▶ **Document extract**
Sorry Aydos if I have gone off topic :icon_offtopic:


----------



## Black Devil Dog (28/9/15)

aydos said:


> I no chill so that would not work for me.





xenon2000 said:


> why not just get a big funnel, sit a strainer on it with the cloth in it too and no probs, will go into the cube easily


Hopefully within the 3 years since he posted that he found a solution.


----------



## donald_trub (28/9/15)

Interesting that so many people have trouble with whirlpooling in the Crown. I have a 40L concealed element and have no trouble whirlpooling. After using the immersion chiller I take it out and use a long plastic spoon to get it going. Have a good go at it and then leave it 15 minutes for it to finish whirpooling. When draining from the tap I get the smallest amount of trub but I don't let that bother me. Hoppier beers end up with a bit more, but I'm sure I've read some blind tests done somewhere where they couldn't detect a flavour difference, it all settled out in the fermenter anyway.


----------



## Rocker1986 (28/9/15)

I have a Crown and have whirlpooled in it in the past, and had no trouble getting a nice cone in the middle.

▶ **Raw data**
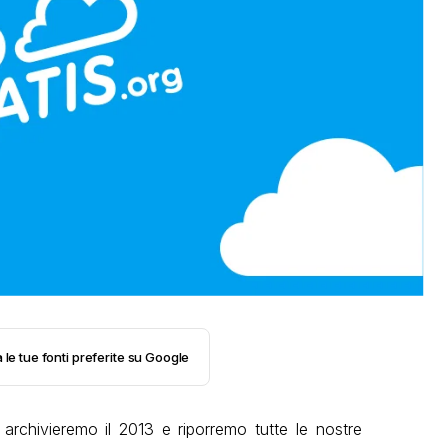
 le tue fonti preferite su Google
rchivieremo il 2013 e riporremo tutte le nostre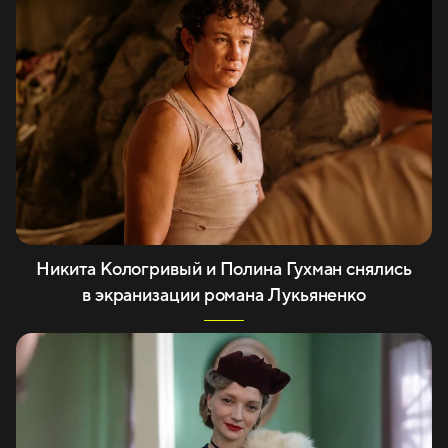
Никита Кологривый и Полина Гухман снялись
в экранизации романа Лукьяненко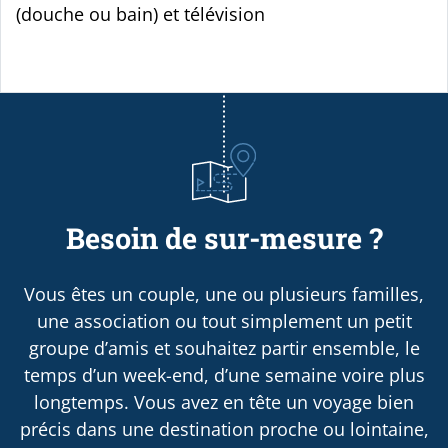
(douche ou bain) et télévision
Besoin de sur-mesure ?
Vous êtes un couple, une ou plusieurs familles,
une association ou tout simplement un petit
groupe d’amis et souhaitez partir ensemble, le
temps d’un week-end, d’une semaine voire plus
longtemps. Vous avez en tête un voyage bien
précis dans une destination proche ou lointaine,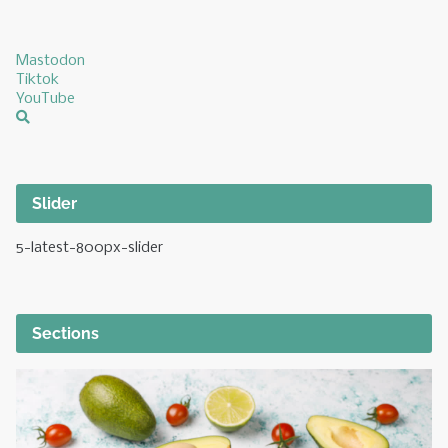
Mastodon
Tiktok
YouTube
Slider
5-latest-800px-slider
Sections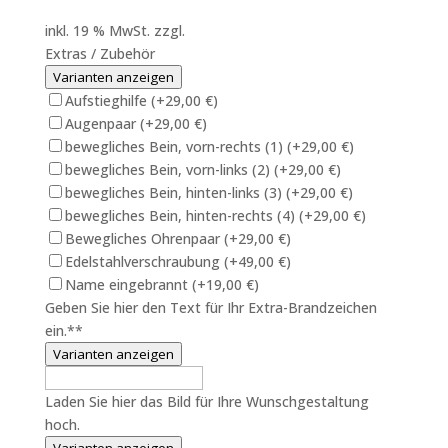
inkl. 19 % MwSt.
zzgl.
Versandkosten
Extras / Zubehör
Varianten anzeigen
Aufstieghilfe
(+29,00 €)
Augenpaar
(+29,00 €)
bewegliches Bein, vorn-rechts (1)
(+29,00 €)
bewegliches Bein, vorn-links (2)
(+29,00 €)
bewegliches Bein, hinten-links (3)
(+29,00 €)
bewegliches Bein, hinten-rechts (4)
(+29,00 €)
Bewegliches Ohrenpaar
(+29,00 €)
Edelstahlverschraubung
(+49,00 €)
Name eingebrannt
(+19,00 €)
Geben Sie hier den Text für Ihr Extra-Brandzeichen
ein.**
Varianten anzeigen
Laden Sie hier das Bild für Ihre Wunschgestaltung
hoch.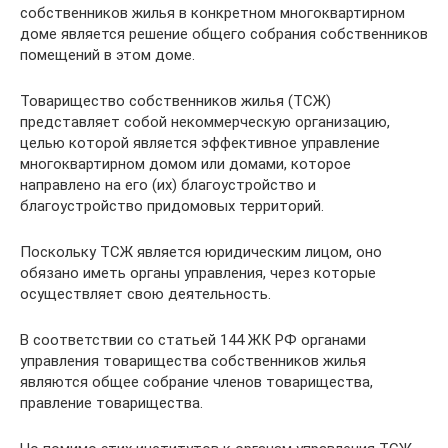
собственников жилья в конкретном многоквартирном
доме является решение общего собрания собственников
помещений в этом доме.
Товарищество собственников жилья (ТСЖ)
представляет собой некоммерческую организацию,
целью которой является эффективное управление
многоквартирном домом или домами, которое
направлено на его (их) благоустройство и
благоустройство придомовых территорий.
Поскольку ТСЖ является юридическим лицом, оно
обязано иметь органы управления, через которые
осуществляет свою деятельность.
В соответствии со статьей 144 ЖК РФ органами
управления товарищества собственников жилья
являются общее собрание членов товарищества,
правление товарищества.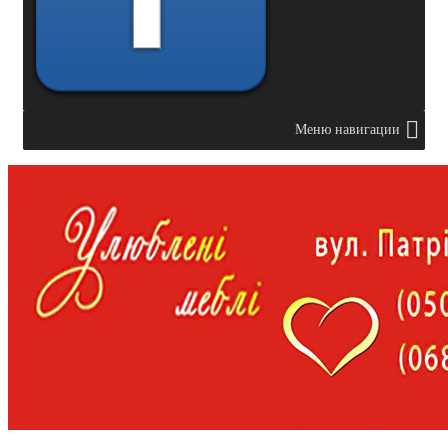
Меню навигации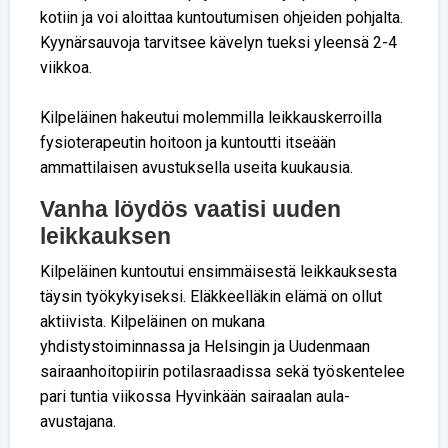
kotiin ja voi aloittaa kuntoutumisen ohjeiden pohjalta.
Kyynärsauvoja tarvitsee kävelyn tueksi yleensä 2-4
viikkoa.
Kilpeläinen hakeutui molemmilla leikkauskerroilla
fysioterapeutin hoitoon ja kuntoutti itseään
ammattilaisen avustuksella useita kuukausia.
Vanha löydös vaatisi uuden
leikkauksen
Kilpeläinen kuntoutui ensimmäisestä leikkauksesta
täysin työkykyiseksi. Eläkkeelläkin elämä on ollut
aktiivista. Kilpeläinen on mukana
yhdistystoiminnassa ja Helsingin ja Uudenmaan
sairaanhoitopiirin potilasraadissa sekä työskentelee
pari tuntia viikossa Hyvinkään sairaalan aula-
avustajana.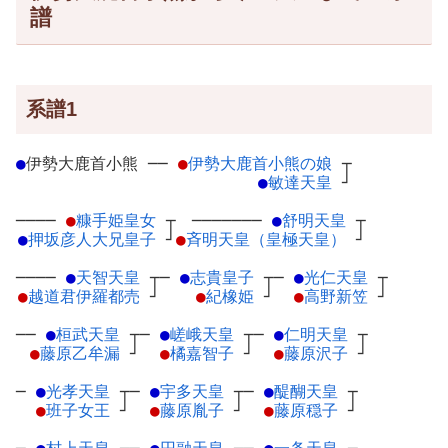
譜
系譜1
●
伊勢大鹿首小熊
─
─
●
伊勢大鹿首小熊の娘
┬
●
敏達天皇
┘
────
●
糠手姫皇女
┬
───────
●
舒明天皇
┬
●
押坂彦人大兄皇子
┘
●
斉明天皇（皇極天皇）
┘
────
●
天智天皇
┬
─
●
志貴皇子
┬
─
●
光仁天皇
┬
●
越道君伊羅都売
┘
●
紀橡姫
┘
●
高野新笠
┘
──
●
桓武天皇
┬
─
●
嵯峨天皇
┬
─
●
仁明天皇
┬
●
藤原乙牟漏
┘
●
橘嘉智子
┘
●
藤原沢子
┘
─
●
光孝天皇
┬
─
●
宇多天皇
┬
─
●
醍醐天皇
┬
●
班子女王
┘
●
藤原胤子
┘
●
藤原穏子
┘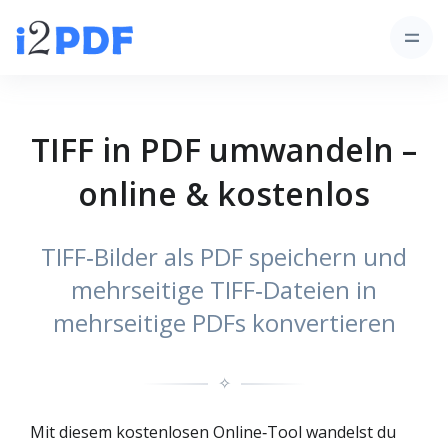
TIFF in PDF umwandeln –
online & kostenlos
TIFF‑Bilder als PDF speichern und
mehrseitige TIFF‑Dateien in
mehrseitige PDFs konvertieren
✧
Mit diesem kostenlosen Online‑Tool wandelst du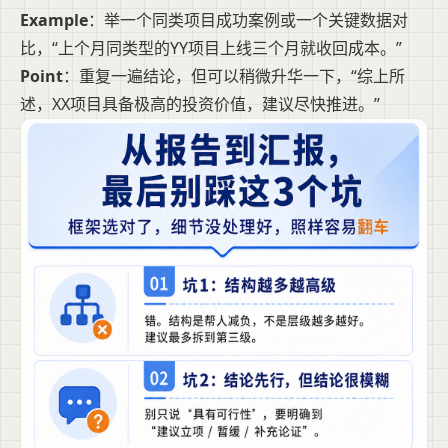
Example
：举一个同类项目成功案例或一个关键数据对
比，“上个月同类型的YY项目上线三个月就收回成本。”
Point
：重复一遍结论，但可以稍微升华一下，“综上所
述，XX项目具备极高的投资价值，建议尽快推进。”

▶ **What to produce**
Continue the forum thread on whirlpooling in the Crown from the end of Rocker1986's post.

▶ **Exercise answer**
However, I found that it was drawn into the tap much sooner than it is when I just let it all settle by itself without a whirlpool, so I haven't bothered with it for ages.


----------



## donald_trub (28/9/15)

How long does it take to settle naturally?


----------



## Rocker1986 (28/9/15)

I usually leave it for about 15-20 minutes. I also tilt the urn slightly backwards so it settles away from the tap more.


----------



## Aydos (29/9/15)

Wow what a necro thread. Well since then I have let it settle for about 30 mins after and I have had pretty good results with that. Still not much of a cone formation (mainly just the hops) but it's settling out pretty nicely now. I get barely any into the cube.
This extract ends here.